» Records provided:

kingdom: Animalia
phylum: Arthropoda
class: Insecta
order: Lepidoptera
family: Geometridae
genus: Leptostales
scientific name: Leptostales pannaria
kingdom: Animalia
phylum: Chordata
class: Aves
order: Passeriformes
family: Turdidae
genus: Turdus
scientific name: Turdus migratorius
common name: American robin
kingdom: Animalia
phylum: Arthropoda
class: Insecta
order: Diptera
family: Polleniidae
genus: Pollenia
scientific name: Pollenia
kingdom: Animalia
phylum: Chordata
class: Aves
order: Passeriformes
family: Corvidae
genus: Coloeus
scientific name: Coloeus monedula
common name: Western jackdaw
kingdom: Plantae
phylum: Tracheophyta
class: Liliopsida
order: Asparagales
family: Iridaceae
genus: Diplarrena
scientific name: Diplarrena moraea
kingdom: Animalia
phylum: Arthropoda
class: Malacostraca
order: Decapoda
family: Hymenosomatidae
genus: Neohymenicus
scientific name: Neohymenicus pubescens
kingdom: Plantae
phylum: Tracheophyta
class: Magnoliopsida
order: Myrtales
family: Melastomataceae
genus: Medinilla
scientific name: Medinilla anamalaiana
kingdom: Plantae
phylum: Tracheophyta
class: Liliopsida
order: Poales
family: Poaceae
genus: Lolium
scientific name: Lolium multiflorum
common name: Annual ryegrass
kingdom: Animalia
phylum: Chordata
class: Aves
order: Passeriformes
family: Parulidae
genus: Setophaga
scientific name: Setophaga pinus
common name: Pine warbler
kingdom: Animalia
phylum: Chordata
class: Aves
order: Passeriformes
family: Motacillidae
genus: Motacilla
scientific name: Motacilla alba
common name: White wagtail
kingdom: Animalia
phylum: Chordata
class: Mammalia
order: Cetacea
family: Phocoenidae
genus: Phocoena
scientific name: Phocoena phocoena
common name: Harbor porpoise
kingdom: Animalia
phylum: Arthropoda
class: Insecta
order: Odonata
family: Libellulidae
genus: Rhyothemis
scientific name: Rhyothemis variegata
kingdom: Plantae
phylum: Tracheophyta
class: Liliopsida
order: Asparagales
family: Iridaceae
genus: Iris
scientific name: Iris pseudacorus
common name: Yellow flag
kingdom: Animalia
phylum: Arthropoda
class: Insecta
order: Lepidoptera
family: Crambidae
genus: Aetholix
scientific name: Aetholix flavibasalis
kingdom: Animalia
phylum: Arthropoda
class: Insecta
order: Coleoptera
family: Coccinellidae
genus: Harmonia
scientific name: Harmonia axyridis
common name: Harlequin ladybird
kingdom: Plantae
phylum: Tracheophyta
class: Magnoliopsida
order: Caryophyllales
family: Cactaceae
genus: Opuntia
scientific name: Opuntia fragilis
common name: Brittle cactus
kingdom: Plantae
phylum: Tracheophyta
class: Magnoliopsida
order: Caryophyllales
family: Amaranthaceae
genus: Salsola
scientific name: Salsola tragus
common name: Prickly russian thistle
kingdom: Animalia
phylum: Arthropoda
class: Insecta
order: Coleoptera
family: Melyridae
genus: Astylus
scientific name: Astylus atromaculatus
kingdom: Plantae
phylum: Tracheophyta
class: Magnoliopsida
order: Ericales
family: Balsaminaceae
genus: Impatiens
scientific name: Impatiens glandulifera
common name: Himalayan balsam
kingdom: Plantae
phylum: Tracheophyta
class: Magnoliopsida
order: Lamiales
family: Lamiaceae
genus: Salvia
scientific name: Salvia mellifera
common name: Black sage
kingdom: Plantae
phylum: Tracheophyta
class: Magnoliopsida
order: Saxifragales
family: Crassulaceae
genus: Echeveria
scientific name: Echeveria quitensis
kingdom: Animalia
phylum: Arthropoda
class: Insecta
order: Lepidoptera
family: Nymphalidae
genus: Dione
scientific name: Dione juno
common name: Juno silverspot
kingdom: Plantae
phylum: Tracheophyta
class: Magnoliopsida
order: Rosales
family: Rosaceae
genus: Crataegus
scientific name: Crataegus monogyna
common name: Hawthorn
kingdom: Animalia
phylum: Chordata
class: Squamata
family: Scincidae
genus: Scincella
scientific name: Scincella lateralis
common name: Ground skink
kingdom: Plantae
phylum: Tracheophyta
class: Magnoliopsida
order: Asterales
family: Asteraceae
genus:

» Work required: Reproduce every line of the material above, word for word and in the original order.

» Solution to this exercise:
kingdom: Animalia
phylum: Arthropoda
class: Insecta
order: Lepidoptera
family: Geometridae
genus: Leptostales
scientific name: Leptostales pannaria
kingdom: Animalia
phylum: Chordata
class: Aves
order: Passeriformes
family: Turdidae
genus: Turdus
scientific name: Turdus migratorius
common name: American robin
kingdom: Animalia
phylum: Arthropoda
class: Insecta
order: Diptera
family: Polleniidae
genus: Pollenia
scientific name: Pollenia
kingdom: Animalia
phylum: Chordata
class: Aves
order: Passeriformes
family: Corvidae
genus: Coloeus
scientific name: Coloeus monedula
common name: Western jackdaw
kingdom: Plantae
phylum: Tracheophyta
class: Liliopsida
order: Asparagales
family: Iridaceae
genus: Diplarrena
scientific name: Diplarrena moraea
kingdom: Animalia
phylum: Arthropoda
class: Malacostraca
order: Decapoda
family: Hymenosomatidae
genus: Neohymenicus
scientific name: Neohymenicus pubescens
kingdom: Plantae
phylum: Tracheophyta
class: Magnoliopsida
order: Myrtales
family: Melastomataceae
genus: Medinilla
scientific name: Medinilla anamalaiana
kingdom: Plantae
phylum: Tracheophyta
class: Liliopsida
order: Poales
family: Poaceae
genus: Lolium
scientific name: Lolium multiflorum
common name: Annual ryegrass
kingdom: Animalia
phylum: Chordata
class: Aves
order: Passeriformes
family: Parulidae
genus: Setophaga
scientific name: Setophaga pinus
common name: Pine warbler
kingdom: Animalia
phylum: Chordata
class: Aves
order: Passeriformes
family: Motacillidae
genus: Motacilla
scientific name: Motacilla alba
common name: White wagtail
kingdom: Animalia
phylum: Chordata
class: Mammalia
order: Cetacea
family: Phocoenidae
genus: Phocoena
scientific name: Phocoena phocoena
common name: Harbor porpoise
kingdom: Animalia
phylum: Arthropoda
class: Insecta
order: Odonata
family: Libellulidae
genus: Rhyothemis
scientific name: Rhyothemis variegata
kingdom: Plantae
phylum: Tracheophyta
class: Liliopsida
order: Asparagales
family: Iridaceae
genus: Iris
scientific name: Iris pseudacorus
common name: Yellow flag
kingdom: Animalia
phylum: Arthropoda
class: Insecta
order: Lepidoptera
family: Crambidae
genus: Aetholix
scientific name: Aetholix flavibasalis
kingdom: Animalia
phylum: Arthropoda
class: Insecta
order: Coleoptera
family: Coccinellidae
genus: Harmonia
scientific name: Harmonia axyridis
common name: Harlequin ladybird
kingdom: Plantae
phylum: Tracheophyta
class: Magnoliopsida
order: Caryophyllales
family: Cactaceae
genus: Opuntia
scientific name: Opuntia fragilis
common name: Brittle cactus
kingdom: Plantae
phylum: Tracheophyta
class: Magnoliopsida
order: Caryophyllales
family: Amaranthaceae
genus: Salsola
scientific name: Salsola tragus
common name: Prickly russian thistle
kingdom: Animalia
phylum: Arthropoda
class: Insecta
order: Coleoptera
family: Melyridae
genus: Astylus
scientific name: Astylus atromaculatus
kingdom: Plantae
phylum: Tracheophyta
class: Magnoliopsida
order: Ericales
family: Balsaminaceae
genus: Impatiens
scientific name: Impatiens glandulifera
common name: Himalayan balsam
kingdom: Plantae
phylum: Tracheophyta
class: Magnoliopsida
order: Lamiales
family: Lamiaceae
genus: Salvia
scientific name: Salvia mellifera
common name: Black sage
kingdom: Plantae
phylum: Tracheophyta
class: Magnoliopsida
order: Saxifragales
family: Crassulaceae
genus: Echeveria
scientific name: Echeveria quitensis
kingdom: Animalia
phylum: Arthropoda
class: Insecta
order: Lepidoptera
family: Nymphalidae
genus: Dione
scientific name: Dione juno
common name: Juno silverspot
kingdom: Plantae
phylum: Tracheophyta
class: Magnoliopsida
order: Rosales
family: Rosaceae
genus: Crataegus
scientific name: Crataegus monogyna
common name: Hawthorn
kingdom: Animalia
phylum: Chordata
class: Squamata
family: Scincidae
genus: Scincella
scientific name: Scincella lateralis
common name: Ground skink
kingdom: Plantae
phylum: Tracheophyta
class: Magnoliopsida
order: Asterales
family: Asteraceae
genus:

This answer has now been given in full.